Detached housing sales have plunged 84% on Vancouver’s west side and are down 88% in Richmond during the first two weeks of August compared to the same period in 2015. Total detached house sales through the Real Estate Board of Greater Vancouver plunged 71% in the same period, with only 169 sales registered compared with 565 in the matching two-week period a year earlier.

The sales slide coincides with the introduction of a new 15% provincial sales tax on foreign home buyers that came into effect August 2, and which may have exasperated a drop in sales that began three months earlier.

According to the Finance Ministry, which began tracking foreign buyers in mid-June, Vancouver’s west side and Richmond had the highest proportion of foreign buyers in Metro Vancouver.

“Single family home sales were already down over 30% in most areas since May,” noted real estate investment analyst Ozzie Jurock in his latest Jurock Insider newsletter this week, adding, “That slowdown was not too surprising when you consider the incredible run up in values.”

However, those incredible price increases have come to a screeching stop in some high-priced neighbourhoods.

Extracted page text data:
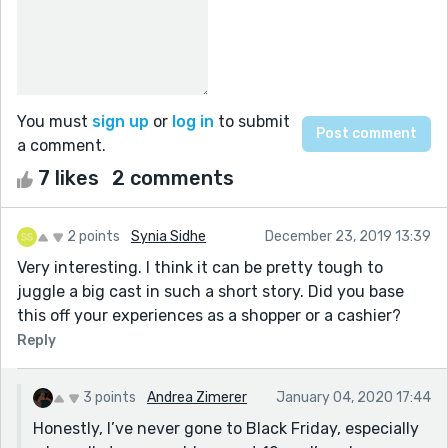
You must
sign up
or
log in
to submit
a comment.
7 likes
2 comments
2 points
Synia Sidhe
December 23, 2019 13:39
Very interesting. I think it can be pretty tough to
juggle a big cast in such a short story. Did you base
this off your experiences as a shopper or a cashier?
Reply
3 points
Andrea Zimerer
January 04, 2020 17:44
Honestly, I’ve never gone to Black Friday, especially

* * *

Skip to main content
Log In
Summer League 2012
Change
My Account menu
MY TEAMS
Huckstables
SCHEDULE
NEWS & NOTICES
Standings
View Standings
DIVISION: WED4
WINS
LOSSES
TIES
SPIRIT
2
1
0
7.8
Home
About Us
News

Instruction:
Can you reproduce the passage on Vancouver house sales, starting at "According to the" and ending at "some high-priced neighbourhoods.", and swap "Finance Ministry" for "Ministry of Finance"?

Output of the task:
According to the Ministry of Finance, which began tracking foreign buyers in mid-June, Vancouver’s west side and Richmond had the highest proportion of foreign buyers in Metro Vancouver.

“Single family home sales were already down over 30% in most areas since May,” noted real estate investment analyst Ozzie Jurock in his latest Jurock Insider newsletter this week, adding, “That slowdown was not too surprising when you consider the incredible run up in values.”

However, those incredible price increases have come to a screeching stop in some high-priced neighbourhoods.